Et la France, un acteur fort important au sein de la Francophonie qui se rallie au consensus africain, n’écarte pas l’option de se ranger à la candidature de Mme Jean si aucun des quatre aspirants d’Afrique ne parvient à s’imposer comme le candidat incontournable de ce continent.
Longue campagne
Il faut dire que Mme Jean fait campagne pour obtenir ce poste depuis plusieurs mois. Elle s’est rendue dans la plupart des pays d’Afrique et vient de terminer une tournée de trois pays d’Asie du Sud-Est qui sont membres de l’OIF, soit le Viêtnam, le Laos et le Cambodge. Elle a reçu un accueil chaleureux des dirigeants de ces trois pays, qui pourraient lui donner leur appui lors du sommet. Évidemment, Mme Jean a l’appui de son pays d’origine, Haïti.
Le ministre responsable du Développement international et de la Francophonie, Christian Paradis, affiche un optimiste prudent quant aux chances de Mme Jean d’accéder à la tête de l’OIF.

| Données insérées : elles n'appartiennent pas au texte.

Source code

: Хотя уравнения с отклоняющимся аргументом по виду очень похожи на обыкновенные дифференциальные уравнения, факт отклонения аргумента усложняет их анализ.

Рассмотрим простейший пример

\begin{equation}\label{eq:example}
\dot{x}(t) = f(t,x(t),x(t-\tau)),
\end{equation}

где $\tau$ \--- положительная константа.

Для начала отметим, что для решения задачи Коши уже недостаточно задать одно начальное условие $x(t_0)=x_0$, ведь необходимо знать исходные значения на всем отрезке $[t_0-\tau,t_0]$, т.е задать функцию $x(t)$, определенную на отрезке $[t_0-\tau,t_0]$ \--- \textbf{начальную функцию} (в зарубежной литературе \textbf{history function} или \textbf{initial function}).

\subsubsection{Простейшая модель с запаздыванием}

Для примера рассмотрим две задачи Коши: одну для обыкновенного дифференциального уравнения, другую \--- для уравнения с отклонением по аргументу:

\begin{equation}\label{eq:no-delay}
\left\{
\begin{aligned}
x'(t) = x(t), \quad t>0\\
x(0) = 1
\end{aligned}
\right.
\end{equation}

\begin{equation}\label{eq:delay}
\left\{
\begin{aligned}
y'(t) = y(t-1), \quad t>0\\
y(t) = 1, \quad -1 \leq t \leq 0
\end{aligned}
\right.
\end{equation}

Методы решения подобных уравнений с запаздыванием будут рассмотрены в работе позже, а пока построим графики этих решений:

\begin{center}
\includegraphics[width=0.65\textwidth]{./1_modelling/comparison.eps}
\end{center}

« Michaëlle Jean est la personne toute désignée pour ce poste. Elle comprend bien la Francophonie dans toute sa finesse. Elle est originaire d’Haïti. Elle comprend le Canada et le Nord. Elle a un vaste réseau international. Elle comprend bien l’Afrique. Elle revient d’une mission en Asie. Je suis content que l’on fasse front commun pour sa candidature, le Québec, le Nouveau-Brunswick et le Canada. Je crois que ça va bien. Mais il va falloir continuer à travailler jusqu’au bout pour bâtir un consensus. On met les bouchées doubles, même les bouchées triples », a affirmé M. Paradis dans une entrevue à La Presse.
Paradis heureux du virage économique
Le ministre canadien du Développement international et de la Francophonie, Christian Paradis, se réjouit de voir que l’Organisation internationale de la Francophonie prend un virage plus économique. Immédiatement après le Sommet de la Francophonie, à Dakar, aura lieu aussi le tout premier Forum économique de la Francophonie. « Nous voulons créer une dynamique économique forte au sein des pays francophones. C’est un développement incroyable. Nous voulons trouver des solutions concrètes pour faciliter des maillages qui soient à l’avantage de tous au niveau de la francophonie. Il y a beaucoup d’appétit pour resserrer les liens économiques entre les pays francophones. Cela concorde aussi avec notre politique de développement international », a dit M. Paradis.